Description of the task —
Render every one of the lines below as a Markdown table with two columns, "Row" and "Line." Number each row and leave out any blank lines.

A block of data
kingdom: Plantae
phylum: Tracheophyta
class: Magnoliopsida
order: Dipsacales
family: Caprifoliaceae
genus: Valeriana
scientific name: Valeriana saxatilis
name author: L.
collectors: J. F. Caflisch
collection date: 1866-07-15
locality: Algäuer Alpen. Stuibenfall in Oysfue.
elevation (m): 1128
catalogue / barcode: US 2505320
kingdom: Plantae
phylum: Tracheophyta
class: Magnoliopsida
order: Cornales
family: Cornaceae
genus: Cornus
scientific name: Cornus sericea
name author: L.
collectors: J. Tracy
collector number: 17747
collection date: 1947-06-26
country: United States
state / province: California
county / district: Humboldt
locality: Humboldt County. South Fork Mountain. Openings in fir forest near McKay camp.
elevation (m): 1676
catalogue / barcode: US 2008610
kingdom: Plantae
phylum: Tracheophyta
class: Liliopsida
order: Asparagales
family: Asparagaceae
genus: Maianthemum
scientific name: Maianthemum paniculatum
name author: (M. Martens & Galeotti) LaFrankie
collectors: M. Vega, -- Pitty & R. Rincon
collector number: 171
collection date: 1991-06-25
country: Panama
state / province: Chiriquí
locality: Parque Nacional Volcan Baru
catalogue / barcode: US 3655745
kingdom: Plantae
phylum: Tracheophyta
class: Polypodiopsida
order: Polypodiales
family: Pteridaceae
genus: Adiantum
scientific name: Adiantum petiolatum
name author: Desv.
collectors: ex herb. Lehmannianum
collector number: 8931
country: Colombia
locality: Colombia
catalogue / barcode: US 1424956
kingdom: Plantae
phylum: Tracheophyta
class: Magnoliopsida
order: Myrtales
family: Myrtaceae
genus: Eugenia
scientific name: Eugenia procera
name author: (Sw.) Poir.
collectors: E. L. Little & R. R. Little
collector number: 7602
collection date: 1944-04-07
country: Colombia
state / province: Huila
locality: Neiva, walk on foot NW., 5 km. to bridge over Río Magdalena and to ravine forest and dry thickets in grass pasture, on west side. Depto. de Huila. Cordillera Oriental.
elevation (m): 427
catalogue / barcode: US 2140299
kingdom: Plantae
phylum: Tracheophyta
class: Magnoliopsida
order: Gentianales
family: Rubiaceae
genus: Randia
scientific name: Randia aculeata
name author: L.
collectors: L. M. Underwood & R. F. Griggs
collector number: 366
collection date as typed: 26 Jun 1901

Result for this exercise —
| Row | Line |
|---|---|
| 1 | kingdom: Plantae |
| 2 | phylum: Tracheophyta |
| 3 | class: Magnoliopsida |
| 4 | order: Dipsacales |
| 5 | family: Caprifoliaceae |
| 6 | genus: Valeriana |
| 7 | scientific name: Valeriana saxatilis |
| 8 | name author: L. |
| 9 | collectors: J. F. Caflisch |
| 10 | collection date: 1866-07-15 |
| 11 | locality: Algäuer Alpen. Stuibenfall in Oysfue. |
| 12 | elevation (m): 1128 |
| 13 | catalogue / barcode: US 2505320 |
| 14 | kingdom: Plantae |
| 15 | phylum: Tracheophyta |
| 16 | class: Magnoliopsida |
| 17 | order: Cornales |
| 18 | family: Cornaceae |
| 19 | genus: Cornus |
| 20 | scientific name: Cornus sericea |
| 21 | name author: L. |
| 22 | collectors: J. Tracy |
| 23 | collector number: 17747 |
| 24 | collection date: 1947-06-26 |
| 25 | country: United States |
| 26 | state / province: California |
| 27 | county / district: Humboldt |
| 28 | locality: Humboldt County. South Fork Mountain. Openings in fir forest near McKay camp. |
| 29 | elevation (m): 1676 |
| 30 | catalogue / barcode: US 2008610 |
| 31 | kingdom: Plantae |
| 32 | phylum: Tracheophyta |
| 33 | class: Liliopsida |
| 34 | order: Asparagales |
| 35 | family: Asparagaceae |
| 36 | genus: Maianthemum |
| 37 | scientific name: Maianthemum paniculatum |
| 38 | name author: (M. Martens & Galeotti) LaFrankie |
| 39 | collectors: M. Vega, -- Pitty & R. Rincon |
| 40 | collector number: 171 |
| 41 | collection date: 1991-06-25 |
| 42 | country: Panama |
| 43 | state / province: Chiriquí |
| 44 | locality: Parque Nacional Volcan Baru |
| 45 | catalogue / barcode: US 3655745 |
| 46 | kingdom: Plantae |
| 47 | phylum: Tracheophyta |
| 48 | class: Polypodiopsida |
| 49 | order: Polypodiales |
| 50 | family: Pteridaceae |
| 51 | genus: Adiantum |
| 52 | scientific name: Adiantum petiolatum |
| 53 | name author: Desv. |
| 54 | collectors: ex herb. Lehmannianum |
| 55 | collector number: 8931 |
| 56 | country: Colombia |
| 57 | locality: Colombia |
| 58 | catalogue / barcode: US 1424956 |
| 59 | kingdom: Plantae |
| 60 | phylum: Tracheophyta |
| 61 | class: Magnoliopsida |
| 62 | order: Myrtales |
| 63 | family: Myrtaceae |
| 64 | genus: Eugenia |
| 65 | scientific name: Eugenia procera |
| 66 | name author: (Sw.) Poir. |
| 67 | collectors: E. L. Little & R. R. Little |
| 68 | collector number: 7602 |
| 69 | collection date: 1944-04-07 |
| 70 | country: Colombia |
| 71 | state / province: Huila |
| 72 | locality: Neiva, walk on foot NW., 5 km. to bridge over Río Magdalena and to ravine forest and dry thickets in grass pasture, on west side. Depto. de Huila. Cordillera Oriental. |
| 73 | elevation (m): 427 |
| 74 | catalogue / barcode: US 2140299 |
| 75 | kingdom: Plantae |
| 76 | phylum: Tracheophyta |
| 77 | class: Magnoliopsida |
| 78 | order: Gentianales |
| 79 | family: Rubiaceae |
| 80 | genus: Randia |
| 81 | scientific name: Randia aculeata |
| 82 | name author: L. |
| 83 | collectors: L. M. Underwood & R. F. Griggs |
| 84 | collector number: 366 |
| 85 | collection date as typed: 26 Jun 1901 |